----- Trecho do texto

Folha de S.Paulo

Batalha decisiva na guerra civil da Síria opõe Rússia e Turquia

Em ofensiva, forças de ditador Assad cercam posições turcas em último bastião dos rebeldes, Idlib

- Igor Gielow

SÃO PAULO A ofensiva final do governo sírio contra rebeldes que combatem a ditadura de Bashar al-Assad desde 2011 pode encerrar a guerra civil no país árabe, mas está empurrando a Turquia e a Rússia para um conflito direto.

A crise recrudesce­u nesta semana. Ataques das forças de Assad mataram, no domingo (2), os primeiros turcos desde que Ancara invadiu o norte do país, no final de 2019. Sete soldados e um civil morreram na ação, e a Turquia retaliou bombardean­do três alvos na Síria, matando 13 soldados.

A Rússia dá apoio aéreo à ofensiva síria, que já nesta quarta (5) cercou três postos de comunicaçã­o militares turcos em Saraqib. A cidade é central para ligar bolsões rebeldes em Aleppo a Idlib, no noroeste, a última controlada por adversário­s de Assad.

----------

Ações necessárias —
1) Responda com base na reportagem sobre a ofensiva em Idlib:
(a) Quantos soldados e quantos civis turcos morreram no ataque de domingo (2)?
(b) Quantos alvos na Síria a Turquia bombardeou em retaliação?
(c) Em que cidade ficam os três postos militares turcos cercados na quarta (5)?
2) Reproduza literalmente a parte da reportagem sobre a ofensiva em Idlib que começa em "SÃO PAULO A" e segue até "um conflito direto.".

----- Informações registradas

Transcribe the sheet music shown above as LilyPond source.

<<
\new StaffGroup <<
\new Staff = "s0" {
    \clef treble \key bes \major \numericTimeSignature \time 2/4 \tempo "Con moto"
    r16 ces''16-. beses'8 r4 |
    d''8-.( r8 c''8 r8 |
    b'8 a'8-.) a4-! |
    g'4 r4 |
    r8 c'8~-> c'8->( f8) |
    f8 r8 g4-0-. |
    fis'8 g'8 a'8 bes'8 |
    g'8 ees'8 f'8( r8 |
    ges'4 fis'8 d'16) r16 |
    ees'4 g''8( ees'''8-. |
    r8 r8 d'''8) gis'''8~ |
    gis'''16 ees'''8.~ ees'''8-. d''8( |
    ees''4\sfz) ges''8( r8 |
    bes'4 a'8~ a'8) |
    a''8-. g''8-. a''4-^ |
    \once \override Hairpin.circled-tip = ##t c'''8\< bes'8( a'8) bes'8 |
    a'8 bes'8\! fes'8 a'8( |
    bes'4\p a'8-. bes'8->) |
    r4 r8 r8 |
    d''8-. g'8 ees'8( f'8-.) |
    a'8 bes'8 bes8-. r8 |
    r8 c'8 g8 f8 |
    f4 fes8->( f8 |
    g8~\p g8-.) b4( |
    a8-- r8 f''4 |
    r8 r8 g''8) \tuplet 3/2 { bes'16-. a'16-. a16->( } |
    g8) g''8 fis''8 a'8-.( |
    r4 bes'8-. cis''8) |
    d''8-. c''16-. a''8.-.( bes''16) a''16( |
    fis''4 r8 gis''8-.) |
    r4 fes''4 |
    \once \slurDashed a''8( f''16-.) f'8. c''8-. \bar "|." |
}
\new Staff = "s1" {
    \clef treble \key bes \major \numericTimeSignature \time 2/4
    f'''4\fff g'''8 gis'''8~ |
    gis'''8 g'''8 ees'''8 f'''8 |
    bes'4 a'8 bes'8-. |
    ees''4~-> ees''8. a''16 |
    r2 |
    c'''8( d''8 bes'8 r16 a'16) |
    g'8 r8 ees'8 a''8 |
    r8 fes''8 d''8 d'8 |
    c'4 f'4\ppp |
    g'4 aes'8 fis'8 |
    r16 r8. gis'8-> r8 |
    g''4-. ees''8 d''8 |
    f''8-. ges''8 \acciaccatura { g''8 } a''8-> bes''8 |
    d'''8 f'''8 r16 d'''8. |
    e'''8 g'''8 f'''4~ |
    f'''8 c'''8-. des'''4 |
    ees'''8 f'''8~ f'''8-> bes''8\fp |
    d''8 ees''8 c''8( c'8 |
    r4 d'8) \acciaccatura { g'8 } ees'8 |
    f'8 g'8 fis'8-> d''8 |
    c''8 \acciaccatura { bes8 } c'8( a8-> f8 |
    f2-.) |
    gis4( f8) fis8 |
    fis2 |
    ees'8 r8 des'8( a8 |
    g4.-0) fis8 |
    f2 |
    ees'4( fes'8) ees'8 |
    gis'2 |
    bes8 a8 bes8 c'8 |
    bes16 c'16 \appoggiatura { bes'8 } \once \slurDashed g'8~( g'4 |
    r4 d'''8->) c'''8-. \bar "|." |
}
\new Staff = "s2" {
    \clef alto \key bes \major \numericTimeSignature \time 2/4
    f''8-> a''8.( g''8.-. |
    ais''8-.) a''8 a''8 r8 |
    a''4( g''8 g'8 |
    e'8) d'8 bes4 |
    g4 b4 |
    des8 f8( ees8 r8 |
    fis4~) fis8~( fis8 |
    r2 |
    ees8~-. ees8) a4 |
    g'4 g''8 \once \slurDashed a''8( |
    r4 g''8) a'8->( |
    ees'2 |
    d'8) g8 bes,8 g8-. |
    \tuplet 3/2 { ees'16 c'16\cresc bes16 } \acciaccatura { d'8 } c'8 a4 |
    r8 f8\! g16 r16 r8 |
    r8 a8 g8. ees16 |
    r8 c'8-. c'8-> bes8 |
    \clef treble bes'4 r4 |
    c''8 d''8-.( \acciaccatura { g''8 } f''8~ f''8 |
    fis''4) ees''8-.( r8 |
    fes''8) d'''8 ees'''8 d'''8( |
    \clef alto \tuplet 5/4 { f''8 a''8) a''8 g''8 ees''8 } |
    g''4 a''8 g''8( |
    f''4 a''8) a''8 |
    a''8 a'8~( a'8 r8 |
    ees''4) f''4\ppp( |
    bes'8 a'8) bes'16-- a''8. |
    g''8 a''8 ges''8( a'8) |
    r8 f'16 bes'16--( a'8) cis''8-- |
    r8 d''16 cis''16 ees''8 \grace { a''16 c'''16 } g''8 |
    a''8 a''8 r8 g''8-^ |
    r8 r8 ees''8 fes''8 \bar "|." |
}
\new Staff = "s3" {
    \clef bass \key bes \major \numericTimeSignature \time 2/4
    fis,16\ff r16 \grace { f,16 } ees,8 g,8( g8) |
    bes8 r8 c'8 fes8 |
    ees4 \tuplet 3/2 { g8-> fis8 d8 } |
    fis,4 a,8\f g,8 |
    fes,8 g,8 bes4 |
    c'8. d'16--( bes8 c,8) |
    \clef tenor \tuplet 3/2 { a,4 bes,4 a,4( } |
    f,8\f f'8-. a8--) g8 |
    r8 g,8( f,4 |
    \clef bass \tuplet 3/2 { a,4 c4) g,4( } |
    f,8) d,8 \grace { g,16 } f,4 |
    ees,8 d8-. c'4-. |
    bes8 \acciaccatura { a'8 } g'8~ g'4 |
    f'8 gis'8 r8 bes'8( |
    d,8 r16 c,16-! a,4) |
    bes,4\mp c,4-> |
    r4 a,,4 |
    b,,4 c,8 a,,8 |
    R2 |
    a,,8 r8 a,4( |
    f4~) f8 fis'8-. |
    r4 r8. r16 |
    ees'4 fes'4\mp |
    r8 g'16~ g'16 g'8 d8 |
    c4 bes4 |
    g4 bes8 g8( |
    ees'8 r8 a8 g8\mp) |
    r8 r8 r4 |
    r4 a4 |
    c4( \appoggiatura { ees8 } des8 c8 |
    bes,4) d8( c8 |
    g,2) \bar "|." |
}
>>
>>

----------

Resultados do exercício —
1)
(a) Sete soldados e um civil.
(b) Três alvos.
(c) Em Saraqib.

2)
SÃO PAULO A ofensiva final do governo sírio contra rebeldes que combatem a ditadura de Bashar al-Assad desde 2011 pode encerrar a guerra civil no país árabe, mas está empurrando a Turquia e a Rússia para um conflito direto.